The difference in rank between the various religions depends on the kind of need which they seek to satisfy. It may be physical, as when the worshiper prays for large herds and fruitful crops. It may be the urging of a passion, as when a man prays for revenge on his enemies. And it may be ethical. And if ethical, it may be purely ethical, or ethical with non-ethical elements admixed. A religion is neither approved nor condemned because it satisfies a need. The judgment passed on it depends on the kind of need it undertakes to satisfy.
Seek to raise the plus traits to the Nth degree. Seek through spiritual sex interaction to release the spiritual life in the child. Bring to birth in thyself the idea of the state, etc. Every chapter of this volume contains some direction as to the lines of conduct to be followed. The principal self-discipline consists in the effort to follow these lines.
But experience tells us that the effort may be hindered or helped in certain ways. I shall mention a few of the helps and hindrances:
Physical and Mental Athleticism are helps to Moral Athleticism. Ethics is a science of energetics. Bodily and mental energy is favorable to ethical energizing. By mental energy I understand especially the habit of vigorously attacking complex and difficult mental problems.
Right Asceticism is related to Ethical Development. I exclude self-abnegation and self-repression practiced as drill apart from any particular occasion requiring them, holding that self-repression should always be incidental to self-expression. This applies especially to the hygiene of the sex passion. A positive ideal of the sex relation, as in marriage, is an invaluable help in ennobling and thereby restraining the passion.
The Ethical Life is the supremely Planful Life. There is a hierarchy of ends of which the ethical is the apex. The ethical end is the supreme end to which all others are to be planfully subordinated. The habit of conducting one’s life planfully is favorable to ethical behavior. I say planfully, not pedantically, due regard being always had to spontaneity.
Among hindrances to Ethical development may be mentioned the tendency to be satisfied with the minor perfections. The better is the greatest enemy of the best. The disproportionate value set on the embellishments of life is but one illustration of this point.
A great hindrance to the spiritual life is the necessity under which we lie of restricting our actual ethical relations to a few persons. We cannot extend our influence to the millions of China and India. We cannot even deeply influence a considerable number of our fellow citizens. On ethical grounds we do acknowledge the claims of each individual, of all these myriads of human beings. Yet as far as any actual good we can do them is concerned, we are powerless, and must leave them to their fate. The tragic aspect of life comes home to us sharply at this point. Intensity must take the place of extensity. Intensive spiritual relations with a few will teach us at least to conceive worthily of those personalities whom we cannot directly affect, and to invest them in idea with the honor which is their due.

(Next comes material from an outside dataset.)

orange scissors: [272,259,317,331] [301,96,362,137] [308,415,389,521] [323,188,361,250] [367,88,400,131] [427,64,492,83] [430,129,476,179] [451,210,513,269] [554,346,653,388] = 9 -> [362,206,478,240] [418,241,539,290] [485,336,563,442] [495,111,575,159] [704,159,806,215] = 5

Intimate spiritual relations with a few will also counteract the unethical habit of labeling those with whom we come into casual contact according to the special functions they happen to exercise. Thus a letter-carrier is apt to be thought of as an animated machine to carry letters, a stenographer as a kind of animated machine to take dictation, the servant in the house a machine to render physical service. The more complete our appreciation of personality is in the case of the few, the more we shall be impelled to transfer the concept of personality, at least in its outlines, to all others. In this way our friendships, our close relations, will not restrict our ethical horizon. In the narrower circle we shall engender those ideas which in thought at least we can carry out to the farthest limits of human society.

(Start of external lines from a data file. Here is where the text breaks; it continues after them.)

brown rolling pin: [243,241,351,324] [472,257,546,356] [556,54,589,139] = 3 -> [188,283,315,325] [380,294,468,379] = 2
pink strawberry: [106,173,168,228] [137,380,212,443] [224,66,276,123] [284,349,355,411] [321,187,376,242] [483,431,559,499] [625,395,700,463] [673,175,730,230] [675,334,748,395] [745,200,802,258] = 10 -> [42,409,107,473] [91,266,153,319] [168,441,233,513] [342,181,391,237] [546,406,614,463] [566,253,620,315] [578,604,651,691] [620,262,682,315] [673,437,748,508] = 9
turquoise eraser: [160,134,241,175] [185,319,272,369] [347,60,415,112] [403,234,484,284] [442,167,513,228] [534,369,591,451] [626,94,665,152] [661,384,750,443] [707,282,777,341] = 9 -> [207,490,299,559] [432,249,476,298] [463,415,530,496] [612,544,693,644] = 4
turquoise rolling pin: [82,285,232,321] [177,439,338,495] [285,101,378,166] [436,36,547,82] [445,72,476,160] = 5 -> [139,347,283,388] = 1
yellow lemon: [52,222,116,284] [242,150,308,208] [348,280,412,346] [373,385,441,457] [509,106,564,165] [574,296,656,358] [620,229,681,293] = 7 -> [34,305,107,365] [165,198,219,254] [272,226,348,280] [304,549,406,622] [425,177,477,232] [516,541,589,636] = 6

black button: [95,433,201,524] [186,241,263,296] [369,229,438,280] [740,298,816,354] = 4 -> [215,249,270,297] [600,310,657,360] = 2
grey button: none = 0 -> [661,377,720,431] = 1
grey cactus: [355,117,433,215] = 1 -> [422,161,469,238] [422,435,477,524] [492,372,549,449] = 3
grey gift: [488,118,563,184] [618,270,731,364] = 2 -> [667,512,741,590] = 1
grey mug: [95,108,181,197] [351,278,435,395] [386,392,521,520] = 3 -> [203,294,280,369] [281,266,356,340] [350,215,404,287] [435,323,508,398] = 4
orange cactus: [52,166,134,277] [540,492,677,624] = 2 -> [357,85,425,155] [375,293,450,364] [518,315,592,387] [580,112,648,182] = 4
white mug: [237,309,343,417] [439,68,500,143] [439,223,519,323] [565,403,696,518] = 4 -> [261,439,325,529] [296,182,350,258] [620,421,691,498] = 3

But among the hindrances to ethical practice the two most conspicuous must not be omitted. They are pity and terror, pity for the pain suffered by others, fear of pain for oneself. Aristotle regarded it as the high function of the tragic drama to liberate men from these disturbing factors. The two are combined and in consequence exacerbated to an extreme degree in those situations where the pain suffered by another person is at the same time poignantly felt as one’s own pain. And the anguish felt in seeing the physical suffering of another is even exceeded in witnessing the moral degradation of another, as of an erring son or an apparently irreclaimable husband or wife. The doctrine of frustration as explained in this volume is intended to show the way of relief in such situations. But it is only by not shirking the pain, by permitting it fully to penetrate, by uncovering the breast entirely to the entrance of the pointed spear that we shall have the experience of the transformation of it into the shaft of light.